Texte fourni ▸
+--

Une
interview de Michel Warschavsky, universitaire, journaliste et
essayiste israélien.
Les bases
ethniques d’Israël et la crise de la société israélienne,
symbolisée par la « fuite » de nombreux israéliens,
sont le fond sur lequel s’opère l’affrontement entre les
colons et Ariel Sharon. Un conflit qui efface de la scène
politique tout projet de démocratisation de l’état
d’Israël.
Juif israélien
qui se définit comme « militant antisioniste »,
Michel Warschawsky est le co-directeur de l’Alternative
Information Center, centre d’information et de
documentation israélo-palestinien ( www.alternaivecenternews.org
).
Voix parmi
les plus radicales de la gauche israélienne, et pacifiste de
longue date, Warschawsky lutte depuis plus de trente ans pour
une « paix juste » avec les palestiniens et pour
une démocratisation de l’état d’Israël. Il y a quelques
années, en plein contre-courant, et suscitant un vif débat
jusque dans les pays arabes, il a reproposé la vieille idée
d’un état binational et démocratique dans Israel-Palestine.
Le défi binational, (Editions Textuel, 2001). Parmi ses
autres livres plus récents, Sur la frontière
(en collaboration avec Michèle Sibony, Stock, 2002), A
tombeau ouvert. La crise de la société israélienne
(Paris, 2003) A contre chœur. Les voix
dissidentes en Israël, avec M.Sibony. (Paris, 2003).
L’entrevue
a eu lieu fin août à Jérusalem, en marge de la rencontre
mondiale des « Femmes en noir ».
il
manifesto, 27 septembre 2005.
Le retrait de
Gaza a souvent été décrit par les medias français, et dans
d’autres pays européens aussi, comme un conflit entre
l’armée et les colons. Si l’on se réfère aux réflexions
de certains de vos écrits, pourrait-on dire qu’il s’est
agi surtout d’une opposition entre la « Synagogue »
et l’état de droit démocratique ?
Je
resterais prudent avant d’évoquer une opposition entre la
Synagogue et l’état de droit. En Israël, nous connaissons
les pratiques génériques démocratiques comme élections,
liberté de la presse, de pensée et d’association. Dans la
constitution de notre pays il manque cependant un article qui
garantisse le principe fondamental de l’égalité de tous
les citoyens et de toutes les citoyennes. Ça explique aussi
les discriminations législatives à l’encontre de la
population arabe et de façon plus générale envers toutes
les personnes non juives qui vivent en Israël. En fait, dans
sa charte constitutionnelle Israël se définit comme un état
juif, plus précisément un état juif démocratique.
De fait,
un état ne peut pas se définir démocratique et juif en même
temps. En fait, celui qui se proclame ouvertement état (mono)
ethnique, ne peut pas être démocratique parce qu’il exclut
automatiquement toutes les autres ethnies.
Définiriez-vous
cela comme une manifestation de racisme ?

+--

Données de l'exercice ▸
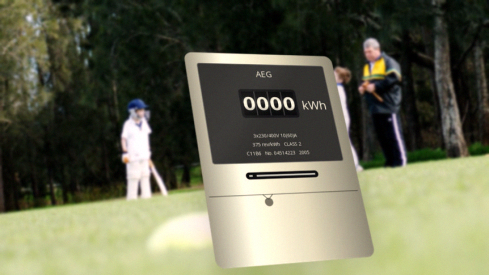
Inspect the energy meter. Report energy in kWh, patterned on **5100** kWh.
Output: **0** kWh
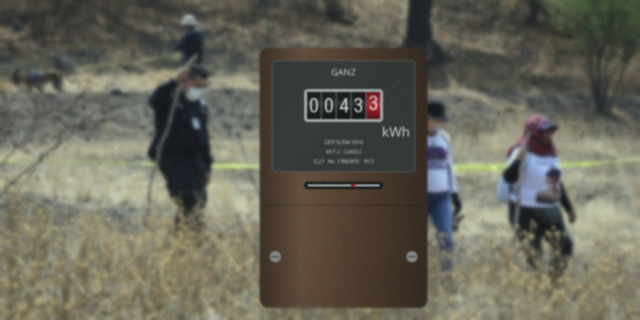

+--

Exercice 1 ▸
Répondez aux questions suivantes à partir de l'entretien.
(a) De quel centre Michel Warschawsky est-il co-directeur ?
(b) Où et quand l'entrevue a-t-elle eu lieu ?
(c) Selon l'interviewé, quel article manque dans la constitution d'Israël ?
Exercice 2 ▸ Recopiez, s'il vous plaît, le passage de l'entretien qui va de « Le retrait de » jusqu'à « droit démocratique ? » inclus.

Corrigé 1 ▸
(a) De l'Alternative Information Center, centre d'information et de documentation israélo-palestinien.
(b) Fin août, à Jérusalem, en marge de la rencontre mondiale des « Femmes en noir ».
(c) Un article qui garantisse le principe fondamental de l'égalité de tous les citoyens et de toutes les citoyennes.

Corrigé 2 ▸
Le retrait de
Gaza a souvent été décrit par les medias français, et dans
d’autres pays européens aussi, comme un conflit entre
l’armée et les colons. Si l’on se réfère aux réflexions
de certains de vos écrits, pourrait-on dire qu’il s’est
agi surtout d’une opposition entre la « Synagogue »
et l’état de droit démocratique ?